Work instructions
Write out the lines word for word, from the start of the records below through the line that contains "ve İletişim Kurumu", including that line. Leave the pictures out of your answer.

Exercise data
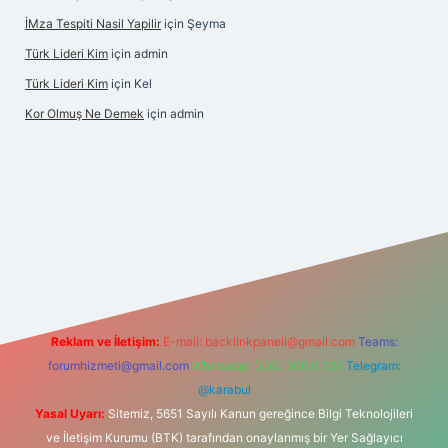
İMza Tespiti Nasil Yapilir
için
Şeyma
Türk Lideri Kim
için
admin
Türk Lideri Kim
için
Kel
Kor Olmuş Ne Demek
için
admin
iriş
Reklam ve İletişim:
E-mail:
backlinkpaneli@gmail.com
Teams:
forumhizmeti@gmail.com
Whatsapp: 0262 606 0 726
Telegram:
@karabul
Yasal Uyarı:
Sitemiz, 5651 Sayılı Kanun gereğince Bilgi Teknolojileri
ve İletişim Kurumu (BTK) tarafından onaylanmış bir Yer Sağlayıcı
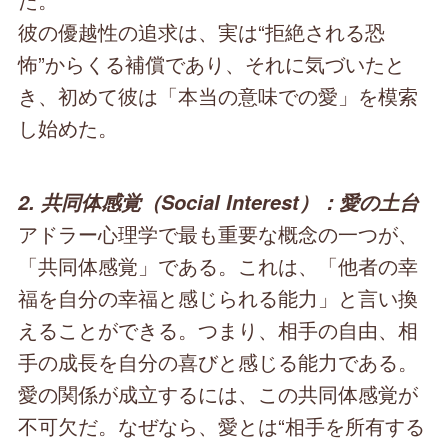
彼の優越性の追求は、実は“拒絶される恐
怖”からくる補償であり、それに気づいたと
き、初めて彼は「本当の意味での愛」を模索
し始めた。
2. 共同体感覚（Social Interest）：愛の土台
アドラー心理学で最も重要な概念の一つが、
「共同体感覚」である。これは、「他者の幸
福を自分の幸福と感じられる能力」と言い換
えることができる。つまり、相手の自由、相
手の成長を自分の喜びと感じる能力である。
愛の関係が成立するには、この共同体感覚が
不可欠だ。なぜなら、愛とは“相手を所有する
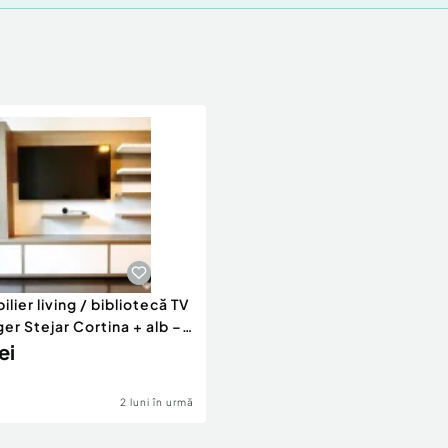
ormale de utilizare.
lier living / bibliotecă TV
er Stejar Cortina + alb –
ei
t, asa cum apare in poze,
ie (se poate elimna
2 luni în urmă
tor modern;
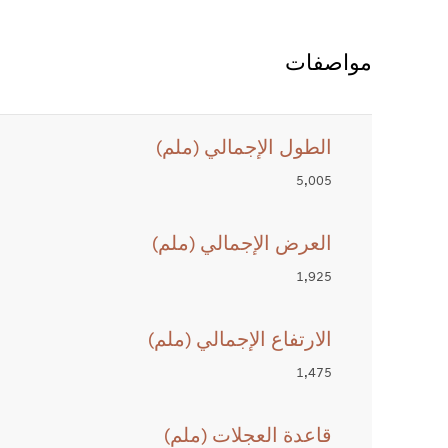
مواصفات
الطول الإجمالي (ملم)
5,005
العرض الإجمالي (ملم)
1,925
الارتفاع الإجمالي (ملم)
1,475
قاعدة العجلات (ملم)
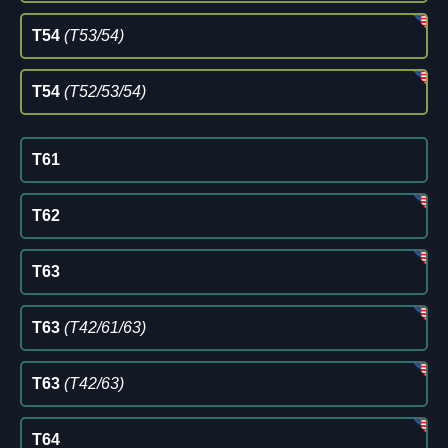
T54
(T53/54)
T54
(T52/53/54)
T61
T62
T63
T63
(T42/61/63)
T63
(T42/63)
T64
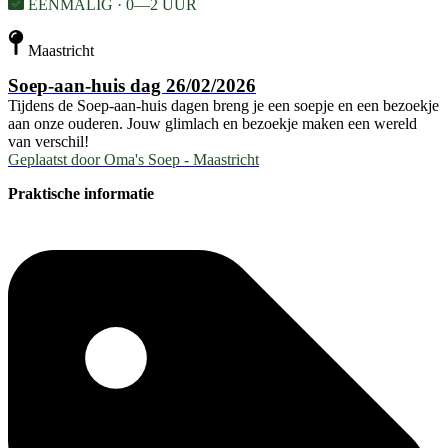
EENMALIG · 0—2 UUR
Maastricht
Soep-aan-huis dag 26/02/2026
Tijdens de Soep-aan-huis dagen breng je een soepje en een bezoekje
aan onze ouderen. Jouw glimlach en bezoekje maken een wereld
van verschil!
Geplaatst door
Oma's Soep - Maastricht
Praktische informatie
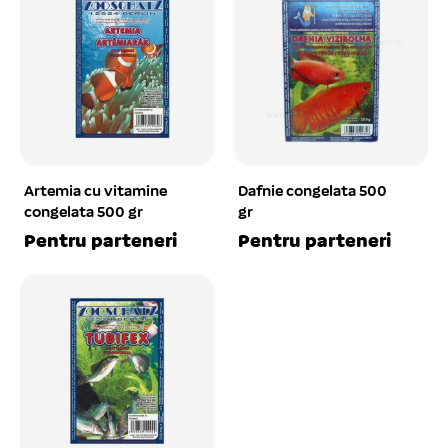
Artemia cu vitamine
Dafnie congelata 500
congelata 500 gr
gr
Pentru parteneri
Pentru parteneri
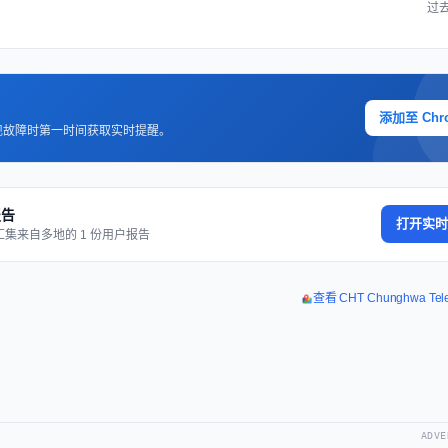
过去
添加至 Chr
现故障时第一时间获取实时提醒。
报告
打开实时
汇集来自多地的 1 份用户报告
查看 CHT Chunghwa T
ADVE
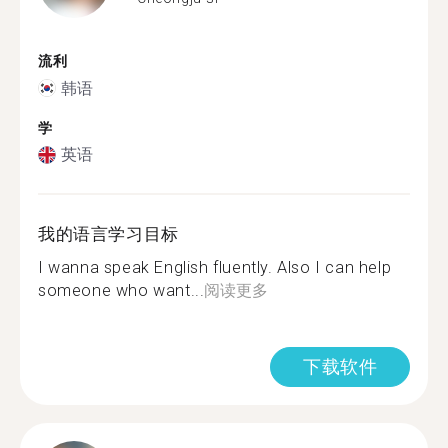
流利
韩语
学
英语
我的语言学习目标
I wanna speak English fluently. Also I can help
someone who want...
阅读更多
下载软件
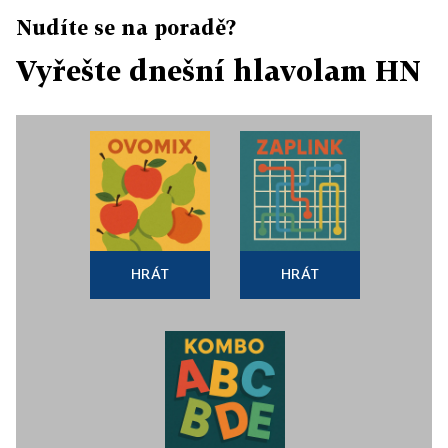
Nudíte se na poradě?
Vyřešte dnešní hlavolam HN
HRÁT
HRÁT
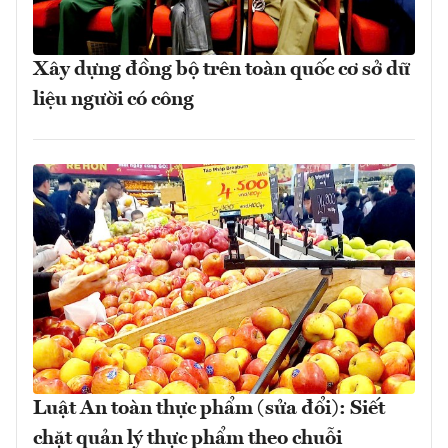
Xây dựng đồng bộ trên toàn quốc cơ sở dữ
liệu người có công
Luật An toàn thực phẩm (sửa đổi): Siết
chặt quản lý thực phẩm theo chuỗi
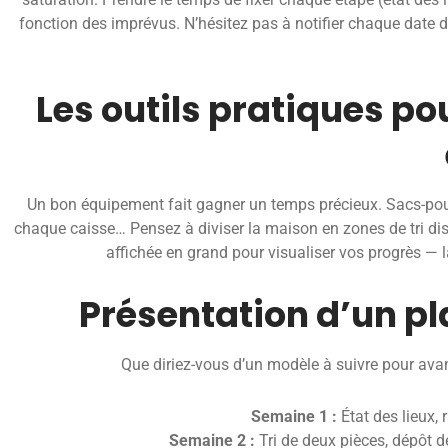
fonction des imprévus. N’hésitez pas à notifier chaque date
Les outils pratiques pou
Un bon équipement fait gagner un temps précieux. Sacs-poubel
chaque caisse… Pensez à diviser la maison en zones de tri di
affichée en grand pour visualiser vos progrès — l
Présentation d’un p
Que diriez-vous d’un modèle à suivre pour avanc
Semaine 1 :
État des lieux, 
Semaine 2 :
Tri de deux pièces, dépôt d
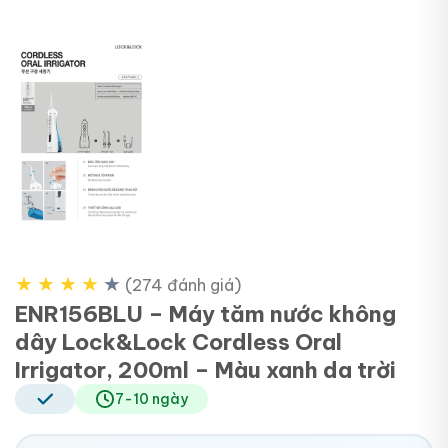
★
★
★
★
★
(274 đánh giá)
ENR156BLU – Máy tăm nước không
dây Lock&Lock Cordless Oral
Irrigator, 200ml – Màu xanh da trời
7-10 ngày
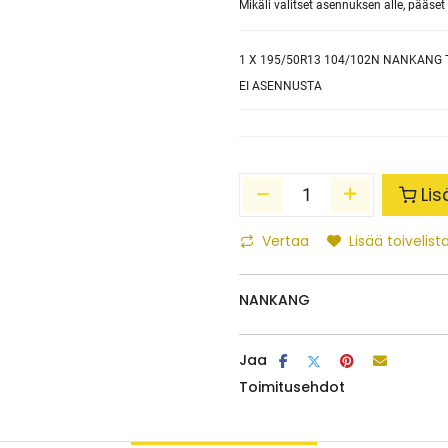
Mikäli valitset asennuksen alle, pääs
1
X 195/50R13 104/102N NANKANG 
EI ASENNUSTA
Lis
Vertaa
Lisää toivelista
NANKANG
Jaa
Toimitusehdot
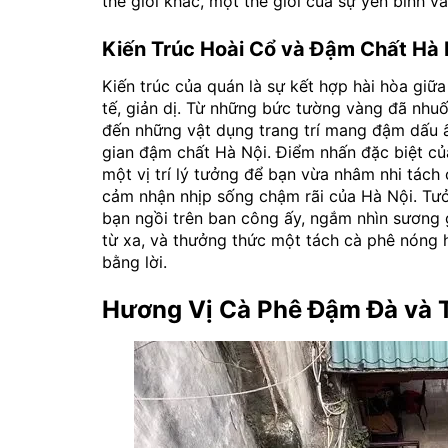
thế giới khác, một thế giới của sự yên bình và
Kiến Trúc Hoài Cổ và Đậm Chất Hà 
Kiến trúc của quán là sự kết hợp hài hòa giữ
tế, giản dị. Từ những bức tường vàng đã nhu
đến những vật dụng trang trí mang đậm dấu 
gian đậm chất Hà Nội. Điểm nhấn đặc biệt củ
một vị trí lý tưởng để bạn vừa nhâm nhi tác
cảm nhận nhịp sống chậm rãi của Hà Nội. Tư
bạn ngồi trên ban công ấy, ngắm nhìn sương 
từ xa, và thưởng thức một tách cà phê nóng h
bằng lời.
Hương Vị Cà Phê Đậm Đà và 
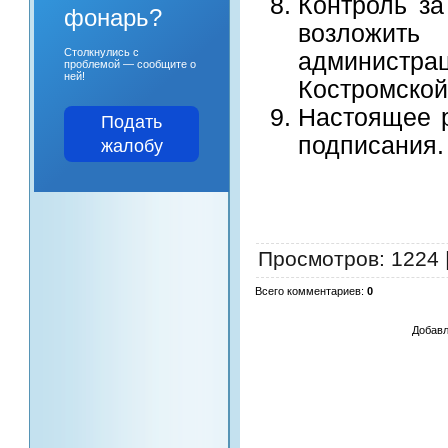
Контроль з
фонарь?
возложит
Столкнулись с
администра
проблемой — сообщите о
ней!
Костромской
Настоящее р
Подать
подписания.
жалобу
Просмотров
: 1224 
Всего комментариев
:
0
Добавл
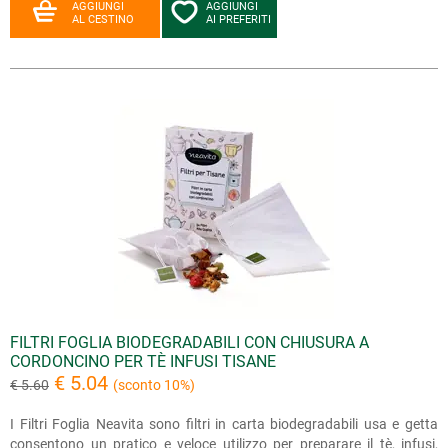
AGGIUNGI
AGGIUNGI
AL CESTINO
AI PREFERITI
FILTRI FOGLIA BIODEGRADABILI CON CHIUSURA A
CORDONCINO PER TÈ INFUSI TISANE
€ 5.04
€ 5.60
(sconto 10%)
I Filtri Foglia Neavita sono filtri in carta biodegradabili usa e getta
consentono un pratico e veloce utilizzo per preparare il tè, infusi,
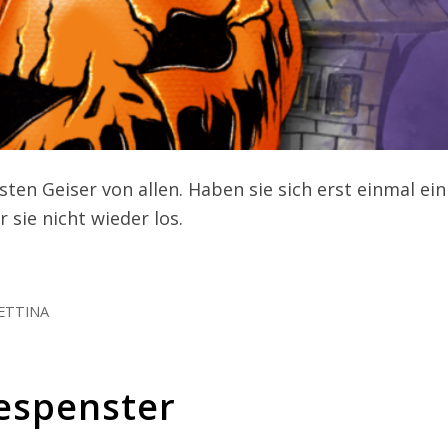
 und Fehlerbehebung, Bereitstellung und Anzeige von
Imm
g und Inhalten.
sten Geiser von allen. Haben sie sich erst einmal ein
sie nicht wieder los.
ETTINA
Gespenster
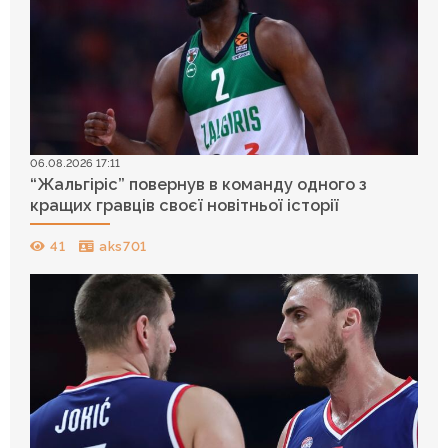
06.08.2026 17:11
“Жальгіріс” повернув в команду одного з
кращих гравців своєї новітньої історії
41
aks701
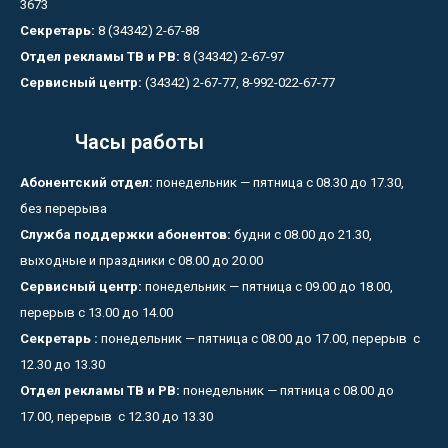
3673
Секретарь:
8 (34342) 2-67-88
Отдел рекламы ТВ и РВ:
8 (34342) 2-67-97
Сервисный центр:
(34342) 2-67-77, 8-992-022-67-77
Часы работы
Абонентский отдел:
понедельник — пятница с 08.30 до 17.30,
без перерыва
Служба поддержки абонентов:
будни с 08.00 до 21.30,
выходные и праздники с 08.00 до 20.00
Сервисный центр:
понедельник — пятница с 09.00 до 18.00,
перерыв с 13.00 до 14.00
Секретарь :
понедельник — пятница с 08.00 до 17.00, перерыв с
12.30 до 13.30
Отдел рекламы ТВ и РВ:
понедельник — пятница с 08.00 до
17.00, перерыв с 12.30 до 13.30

Answer box
İMza Tespiti Nasil Yapilir
için
Şeyma
Türk Lideri Kim
için
admin
Türk Lideri Kim
için
Kel
Kor Olmuş Ne Demek
için
admin
iriş
Reklam ve İletişim:
E-mail:
backlinkpaneli@gmail.com
Teams:
forumhizmeti@gmail.com
Whatsapp: 0262 606 0 726
Telegram:
@karabul
Yasal Uyarı:
Sitemiz, 5651 Sayılı Kanun gereğince Bilgi Teknolojileri
ve İletişim Kurumu (BTK) tarafından onaylanmış bir Yer Sağlayıcı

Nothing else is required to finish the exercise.